In an attempt to cure himself of melancholy, Laurentius performs a bloodletting on himself, a scene whose gentle horror dwarves any depictions of drug use in film. The grimness here stems not from any angst Laurentius might feel, but rather from Laurentius’ almost blasé resignation to the task. (In the novel’s only semi-comic scene, his fruitless search for an apothecary yields only a perverted barber who eagerly offers to perform a therapeutic enema on him. Laurentius demurs.) The dripping of the endless rain which has been falling since his arrival blends with the dripping of Laurentius’ blood, and he drifts between wakefulness and hallucination. Addled and dizzy, he later asks himself,

Where had he been all that time? That which has no substance is impossible to conceive, because words can never capture it. Did I have consciousness? Am I my consciousness? Do we possess it, or do we embody it? No, Laurentius told himself. He must not allow himself to get bogged down in those kinds of thoughts: they would exert his brain, use up his energy, cause his body to release its warmth, out through his scalp into the chill of the room.

Such questions do not remain theoretical. In his quest for certainty, Laurentius walks the streets of Dorpat, meets eminent professors and shifty innkeepers, and attends one of the first opera performances in Dorpat. He attends an ill-fated public autopsy, is nearly attacked by a starving peasant, and leaves the relative safety of the city walls to search for willow bark, which he fashions into a tincture to treat his melancholy. At no point in this peripatetic fever does fact as such congeal. The only recurring truth is the presence of the shadowy Willow King, a spectral form that dogs both Laurentius and those around him. Dream-like interludes intersperse the book, and while these might have accumulated into some climactic revelation, Friedenthal withholds the satisfaction of some easy resolution. Laurentius’ day was not an era for certain conclusions, but rather for tectonic clashes between diametrically opposed modes of thought.

Friedenthal makes us live in the skin of someone suffering from melancholy, and the first thing we learn from this experience is that melancholy is not just the old-fashioned term for depression.
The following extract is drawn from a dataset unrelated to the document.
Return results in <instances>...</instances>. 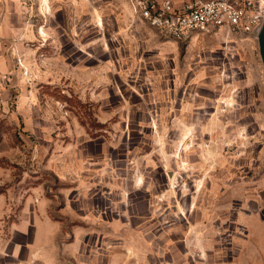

Its symptoms ranged from the emotional to physical, and its causes were believed to derive from physiological or spiritual deficits or surfeits. Given that it has become conventional wisdom today to reduce depression to a chemical imbalance in the brain, it is strangely comforting to see another era’s difficulties in diagnosing a problem hardly less understood then than now. Indeed, the seventeenth and twenty-first centuries share more than a few qualities. Although we tend to talk about the European Renaissance that began in the fourteenth century as the dawn of humanism and scientific thought, the boons of secularism were slow to extend beyond the privileged few. The seventeenth century, with its religious wars and heady intellectualism, its fundamentalists and its freethinkers, was when the Renaissance really began to sink in, all the while wrestling with deep-seated dogma and superstition. To realize how close Laurentius, and his era, were to our own modern era, we need only pause to reflect that Laurentius’ prized willow bark, assumed by some villagers to be a tool for witchcraft, was the antecedent for aspirin. With our own era’s debates on science, truth, and the merit of religion, The Willow King makes us appreciate how much, and how little, have changed in the intervening three hundred years.

Joanna Demers is a writer of fiction and scholarly works about music and culture. Her most recent books are Anatomy of Thought-Fiction: CHS Report, April 2214, and Drone and Apocalypse: An Exhibit Catalog for the End of the World, both published by Zero Books. She is associate professor of musicology at the USC Thornton School of Music.